** Extract to read **

━━━━━━━━━━━━━━━━

Q. Did National Rifle Association (NRA) spokesman Wayne LaPierre ever serve in the military? He's the right age for Vietnam. The reason I ask is that virtually every person I know who is into guns has never served in combat -- or even the military. -- C.J., of Columbia
A. You can add Mr. LaPierre to your list. Born Nov. 8, 1948, LaPierre, now 64, was indeed at the height of his Selective Service eligibility during the Vietnam War in the mid to late 1960s.
But like me and untold thousands of other young men at the time, the NRA CEO spent those years in college with deferments. As a result, the primary enemies he has kept figuratively in his sights for the past 35 years are those whom he sees chipping away at the Second Amendment.
If you're interested in his background, LaPierre earned a bachelor's in education in 1972 from Siena College in Loudonville, N.Y., followed by a master's in government from Boston College. He soon went into lobbying and has spent his life in government and political advocacy.
After serving as a legislative aid, LaPierre joined the NRA in 1977 as a liaison for the NRA's Institute of Legislative Action. He quickly rose through the ranks, becoming the NRA-ILA's executive director in 1986 and the group's overall executive direct in 1991.
He also has served on the boards of such groups as the American Association of Political Consultants and the American Conservative Union. His title now is CEO and executive vice president of the NRA, which is thought to pay him roughly a million per year.
As you know, he is a lightning rod for criticism both good and bad. While NRA membership climbed dramatically in the 1990s, his description of federal agents as "jackbooted thugs" even after the Oklahoma City bombing in 1995 prompted former President George H.W. Bush to resign his NRA life membership in 1995. (Find his letter at www.nytimes.com.)
His 2000 statement that former President Bill Clinton would permit killing to further his push for gun control brought mild criticism from even then NRA President Charlton Heston, who called it "extreme rhetoric." An accomplished author on gun-rights issues, he further stoked his controversial history with statements that followed the recent Sandy Hook, Conn., school shooting.
Q. A few of us at the retirement home recently began discussing whatever became of Benedict Arnold, the notorious traitor during the Revolutionary War. Did he ever return to the United States? Where is he buried?
-- Carl Williams, of Fairview Heights
A. Probably not many remember what happened after Arnold was caught trying to surrender West Point to the British, but he actually stayed in the U.S. to fight the American colonists.
That's right -- two months after George Washington granted his request for his wife's safe passage to Philadelphia, Arnold spent most of the next year as a commissioned brigadier general in the British Army. He led raids in Virginia, proposed attacks on economic targets in New York and captured Fort Griswold, Conn.

━━━━━━━━━━━━━━━━

** Extracted material **

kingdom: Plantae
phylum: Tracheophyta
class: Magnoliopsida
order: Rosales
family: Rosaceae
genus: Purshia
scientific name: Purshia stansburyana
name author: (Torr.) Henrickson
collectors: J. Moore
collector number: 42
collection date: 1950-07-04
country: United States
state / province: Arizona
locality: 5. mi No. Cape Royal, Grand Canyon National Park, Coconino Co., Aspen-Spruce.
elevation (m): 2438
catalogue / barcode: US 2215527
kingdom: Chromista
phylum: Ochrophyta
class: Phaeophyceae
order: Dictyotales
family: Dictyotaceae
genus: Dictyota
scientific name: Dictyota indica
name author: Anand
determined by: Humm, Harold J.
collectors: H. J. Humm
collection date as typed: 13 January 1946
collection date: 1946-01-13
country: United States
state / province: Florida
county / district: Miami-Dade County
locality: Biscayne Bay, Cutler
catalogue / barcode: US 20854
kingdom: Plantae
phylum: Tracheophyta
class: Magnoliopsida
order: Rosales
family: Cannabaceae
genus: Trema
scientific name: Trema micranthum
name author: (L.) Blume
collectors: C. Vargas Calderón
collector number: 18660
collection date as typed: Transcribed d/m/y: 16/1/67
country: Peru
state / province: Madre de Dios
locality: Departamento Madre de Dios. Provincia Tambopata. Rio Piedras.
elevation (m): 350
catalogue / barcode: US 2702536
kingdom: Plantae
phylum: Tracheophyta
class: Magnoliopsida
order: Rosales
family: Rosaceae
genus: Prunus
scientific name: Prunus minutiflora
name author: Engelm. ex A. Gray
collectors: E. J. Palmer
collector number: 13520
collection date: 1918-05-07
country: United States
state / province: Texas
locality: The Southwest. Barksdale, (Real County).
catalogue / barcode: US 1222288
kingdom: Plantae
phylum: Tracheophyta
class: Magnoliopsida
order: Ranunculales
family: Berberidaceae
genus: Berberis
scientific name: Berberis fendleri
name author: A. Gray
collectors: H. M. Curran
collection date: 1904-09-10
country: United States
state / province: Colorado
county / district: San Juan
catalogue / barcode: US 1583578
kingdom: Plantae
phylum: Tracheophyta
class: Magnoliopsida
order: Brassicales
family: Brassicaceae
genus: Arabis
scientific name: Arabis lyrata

━━━━━━━━━━━━━━━━

** Problem to solve **
Restate the column starting at "After serving as" and ending at "letter at www.nytimes.com.)", substituting "target" for "lightning rod".

** Exercise solution **
After serving as a legislative aid, LaPierre joined the NRA in 1977 as a liaison for the NRA's Institute of Legislative Action. He quickly rose through the ranks, becoming the NRA-ILA's executive director in 1986 and the group's overall executive direct in 1991.
He also has served on the boards of such groups as the American Association of Political Consultants and the American Conservative Union. His title now is CEO and executive vice president of the NRA, which is thought to pay him roughly a million per year.
As you know, he is a target for criticism both good and bad. While NRA membership climbed dramatically in the 1990s, his description of federal agents as "jackbooted thugs" even after the Oklahoma City bombing in 1995 prompted former President George H.W. Bush to resign his NRA life membership in 1995. (Find his letter at www.nytimes.com.)